**TESTO FORNITO:**
++++++++++++++++++++

Almayer – credo ancora che ce lo saremmo

meritato.

Faccio del mio meglio per non avere

rimpianti… e come diceva il mio prof di

filosofia, “con i SE e con i MA non si fa la

storia”.

D Chi è oggi Simone Di Maggio ?

R Un insegnante di Inglese e un genitore felice

che, specialmente di questi tempi, crede sia

doveroso perdersi nei sogni per opporsi alla

pesantezza della realtà ed espandere la

propria prospettiva. Di questo si occupa il

coach di dimaggiobaseballteam, tenendo a

freno la schizofrenia.

DARIO PALUMBO

D Dario Palumbo, bassista. Chitarrista mancato o scelta d’amore?

R ..al momento scelta d’amore, ho suonato e suono tutt’ora la chitarra in altre band ma mi piace suonare qualsiasi cosa si possa suonare, basso compreso!

D Fai parte del gruppo The United Disaster Inc., ottima band, suono potente…come è nato questo sodalizio ?

R ..diciamo che è nato per un puro caso, ci conosciamo da più di 20 anni ed abbiamo già suonato insieme (io Gabri e Ale) nel progetto ‘Valetudo’ che poi diventò Cheeck Muff, mi pare intorno al ’98/’99, io in quel progetto avevo il ruolo di dj, al basso avevamo il mitico Ale Paveri che adesso è volato a far carriera negli States. Insomma un giorno incontro Gabri (Urzi) che aveva tirato su questo nuovo progetto ‘United Disaster’ con Ale Lera (Demonoid) alla batteria e Massimo Balducci (Mazmu) alla voce ma non avevano un bassista, avevano una data già pronta al Cage per il Livorno Music Awards e non sapendo come fare mi proposi per imparare i brani (al momento solo 4) per quel concerto.. poi ci siamo trovati bene e non li ho più lasciati!

D Il vostro suono possiamo definirlo Rock Garage incazzato…è anche il tuo genere preferito?

++++++++++++++++++++

**DATI FORNITI:**
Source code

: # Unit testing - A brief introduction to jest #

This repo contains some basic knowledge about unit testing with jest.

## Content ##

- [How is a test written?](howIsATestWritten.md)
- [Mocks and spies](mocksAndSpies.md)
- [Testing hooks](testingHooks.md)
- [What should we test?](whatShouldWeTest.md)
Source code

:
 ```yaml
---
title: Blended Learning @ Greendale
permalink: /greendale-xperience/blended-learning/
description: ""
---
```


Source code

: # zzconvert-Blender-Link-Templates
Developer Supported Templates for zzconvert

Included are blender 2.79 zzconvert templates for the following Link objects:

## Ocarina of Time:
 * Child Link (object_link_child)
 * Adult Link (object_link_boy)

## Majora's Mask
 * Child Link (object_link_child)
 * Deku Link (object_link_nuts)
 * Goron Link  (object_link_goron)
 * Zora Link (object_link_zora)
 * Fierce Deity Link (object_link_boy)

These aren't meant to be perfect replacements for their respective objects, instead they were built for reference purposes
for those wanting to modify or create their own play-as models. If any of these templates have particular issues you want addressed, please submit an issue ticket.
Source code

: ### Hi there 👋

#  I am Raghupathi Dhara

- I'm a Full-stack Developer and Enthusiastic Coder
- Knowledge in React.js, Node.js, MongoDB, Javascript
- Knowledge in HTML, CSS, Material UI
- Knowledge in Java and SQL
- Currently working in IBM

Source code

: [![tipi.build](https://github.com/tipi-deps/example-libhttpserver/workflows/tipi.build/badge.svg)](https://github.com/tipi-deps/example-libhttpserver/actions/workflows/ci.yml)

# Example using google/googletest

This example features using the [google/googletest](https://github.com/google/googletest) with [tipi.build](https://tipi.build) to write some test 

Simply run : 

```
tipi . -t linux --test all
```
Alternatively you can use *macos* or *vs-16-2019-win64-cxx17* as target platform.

++++++++++++++++++++

**ISTRUZIONI:**
1. Nell'intervista, quanti brani doveva imparare Dario Palumbo per il concerto al Cage?
2. Trascrivi dall'intervista il passo che inizia con le parole "freno la schizofrenia." e termina con "suonare, basso compreso!".
3. Scrivi il seguito dell'intervista a Dario Palumbo a partire dall'ultima frase riportata.

**LE TUE RISPOSTE:**
1. Solo 4 brani.

2.
freno la schizofrenia.

DARIO PALUMBO

D Dario Palumbo, bassista. Chitarrista mancato o scelta d’amore?

R ..al momento scelta d’amore, ho suonato e suono tutt’ora la chitarra in altre band ma mi piace suonare qualsiasi cosa si possa suonare, basso compreso!

3.
R ..non credo di avere un genere preferito, riesco ad ascoltare e mi piace di tutto, dal punk al rock al metal alla techno alla house all’hip-hop al cantautorato italiano all’ambient.. l’unica cosa che digerisco poco è l’ultima ondata di italiani trap.. ci ho provato ma proprio..

D Prima degli United hai fatto parte di altri gruppi ?

R Snathings / Chromosomes / Valetudo / Rayo Hormiga / Project 00 / Five Impossible Dreams.. meglio che non scrivo niente su tutto quello che ho fatto prima perchè potresti farne un libro!
Comunque adesso oltre agli UD sto suonando la chitarra in una punk rock band Rosignano/livornese, gli Alpha Zombies, ne sentirete parlare!

D Ci sono alcuni bassisti che hanno fatto la storia del rock…quali sono i tuoi punti di riferimento, i tuoi mostri sacri?

R Sinceramente non saprei, da giovane ammiravo Steve Harris per il suo modo di suonare e stare sul palco, tra gli amici sicuramente Simone Luti e Daniele Catalucci per la loro tecnica e personalità.

D Progetti futuri, idee in cantiere? Magari un cd o concerti appena possibile ?

R Come United Disaster avevamo tante cose in pentola tra pezzi da registrare e concerti da programmare, ma ovviamente in questo periodo tra Covid e impegni familiari è tutto congelato..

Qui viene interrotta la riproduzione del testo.